Quotations
(References are in chronological order and present some of the valuable expert literature on the subject.)
“The extent of loyalty toward the state was the criterion for initiating persecution. . . . The ‘International Association of Earnest Bible Students’ [and] the ‘Watchtower Bible and Tract Society’ were the first religious association to be hit by the Nazis, and they were hit the hardest. Hardly an analysis has been made, or any memoirs written about the concentration camps, which do not include a description of the strong faith, the diligence, the helpfulness, and the fanatical martyrdom of the Earnest Bible Students.”—Kirchenkampf in Deutschland 1933-1945, by Friedrich Zipfel, Berlin, 1965, p. 175.
“It is striking that no other religious sect suffered as much under National Socialism as did the Earnest Bible Students.”—Die Ernsten Bibelforscher im Dritten Reich, by Michael H. Kater, published in Vierteljahrshefte für Zeitgeschichte, April 1969, Stuttgart, 1969, p. 183.
“The distribution of the ‘Resolution’ [on December 12, 1936] and the ‘Open Letter’ [on June 20, 1937] were not only a very spectacular, but also a new way of public preaching . . . [These were] campaigns throughout the ‘Reich’ that were so well coordinated that they could take place all over Germany on the same day and at the same time. . . . Throughout the whole Nazi era in Germany, there was no other resistance organization that took comparable initiatives.”—Widerstand “von unten.” Widerstand und Dissens aus den Reihen der Arbeiterbewegung und der Zeugen Jehovas in Lübeck und Schleswig-Holstein 1933-1945, by Elke Imberger, Neumünster, 1991, p. 345.
“As a totalitarian state, it required that people give their full devotion to the regime.

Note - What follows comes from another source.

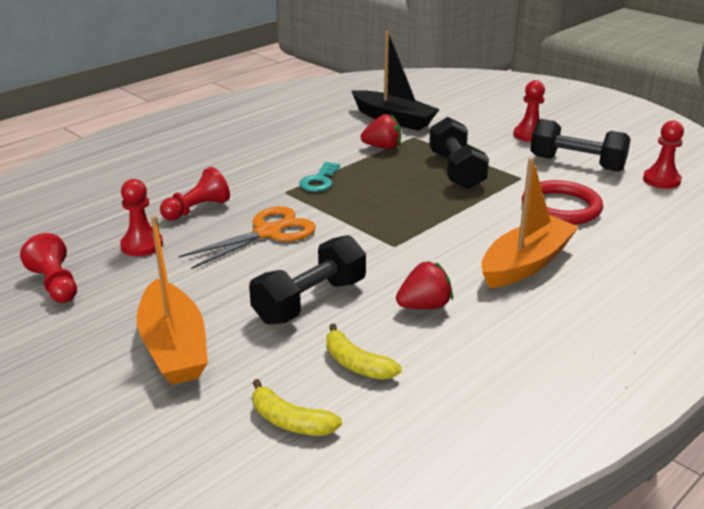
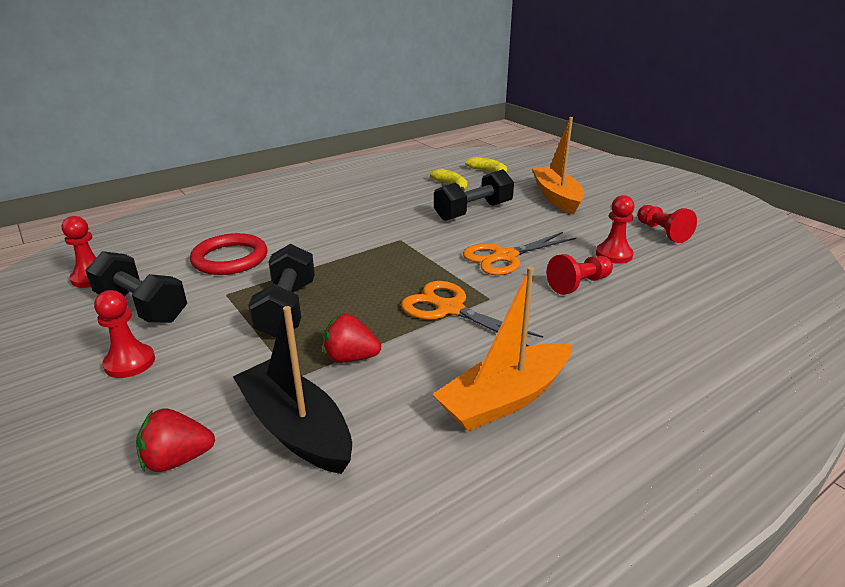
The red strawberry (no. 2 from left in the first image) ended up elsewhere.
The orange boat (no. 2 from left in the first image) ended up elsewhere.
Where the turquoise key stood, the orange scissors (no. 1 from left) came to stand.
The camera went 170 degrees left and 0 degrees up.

The Hitler government had placed itself in the position of God and demanded that the entire ‘national community’ be in harmony with the Führer. And thus, resistance became a mandatory dictate of self-esteem and self-assertion for the religious denomination of Jehovah’s Witnesses.” Between Resistance & Martyrdom: Jehovah’s Witnesses in the Third Reich, by Prof. Dr. Detlef Garbe, Madison/Wisconsin, 2008, page 528.

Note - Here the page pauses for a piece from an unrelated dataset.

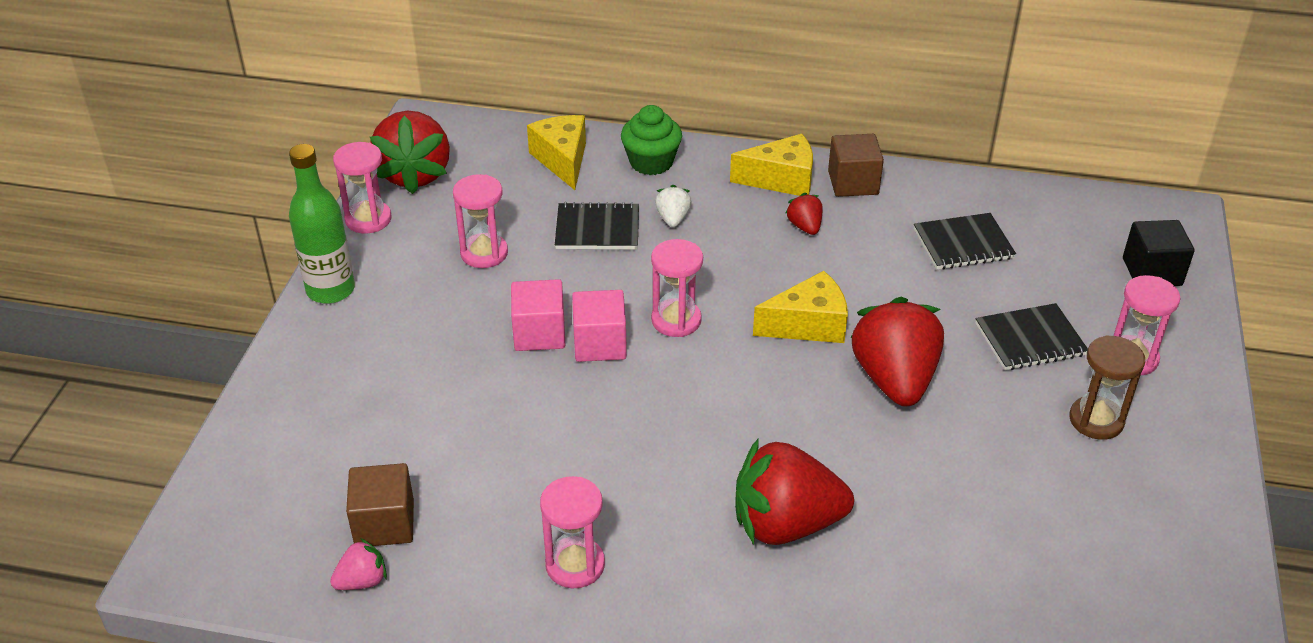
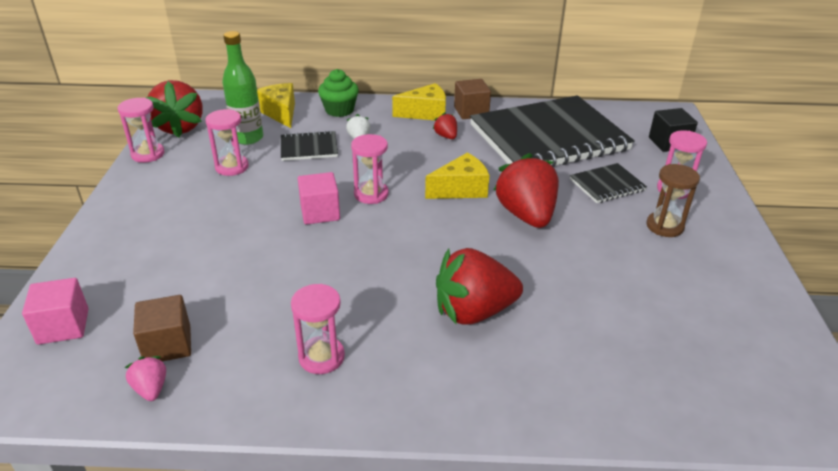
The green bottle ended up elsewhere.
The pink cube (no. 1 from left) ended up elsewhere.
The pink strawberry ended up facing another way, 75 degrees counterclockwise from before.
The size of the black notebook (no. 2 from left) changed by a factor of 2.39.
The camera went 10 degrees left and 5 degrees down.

“As early as in the Weimar Republic, Jehovah’s Witnesses were exposed to the hostilities of racial-nationalistic forces, the church, and the first legal measures from the state. . . . Although in 1933 the IBV [International Bible Students Association] tried to adapt to the new situation and declared their strictly nonpolitical and anti-communist nature, harsh conflicts with the government agencies soon followed. Already the spring of 1933 saw heavy persecution, confiscations, and bans of publishing, preaching, and organizing.”—Widerstand und Emigration. Das NS-Regime und seine Gegner, by Hartmut Mehringer, Munich, 1997, paperback edition, 1998, p. 103.
“The first thing we can learn from the attitude of Jehovah’s Witnesses in Nazi Germany is that a small group, relying on their faith and resolute solidarity, succeeded in withdrawing from the Nazi regime’s totalitarian grasp, albeit at a high price. . . . Second, it should be an obligation for us, the generations born after the Third Reich, to ensure that people will never again have to die to remain true to their conscience.” The Religious Association of Jehovah’s Witnesses in Baden and Wurttemberg, 1933–1945, by Dr. Hubert Roser, in: Dr. Hans Hesse (ed.), Persecution and Resistance of Jehovah’s Witnesses During the Nazi Regime 1933–1945, Bremen 2001, page 207.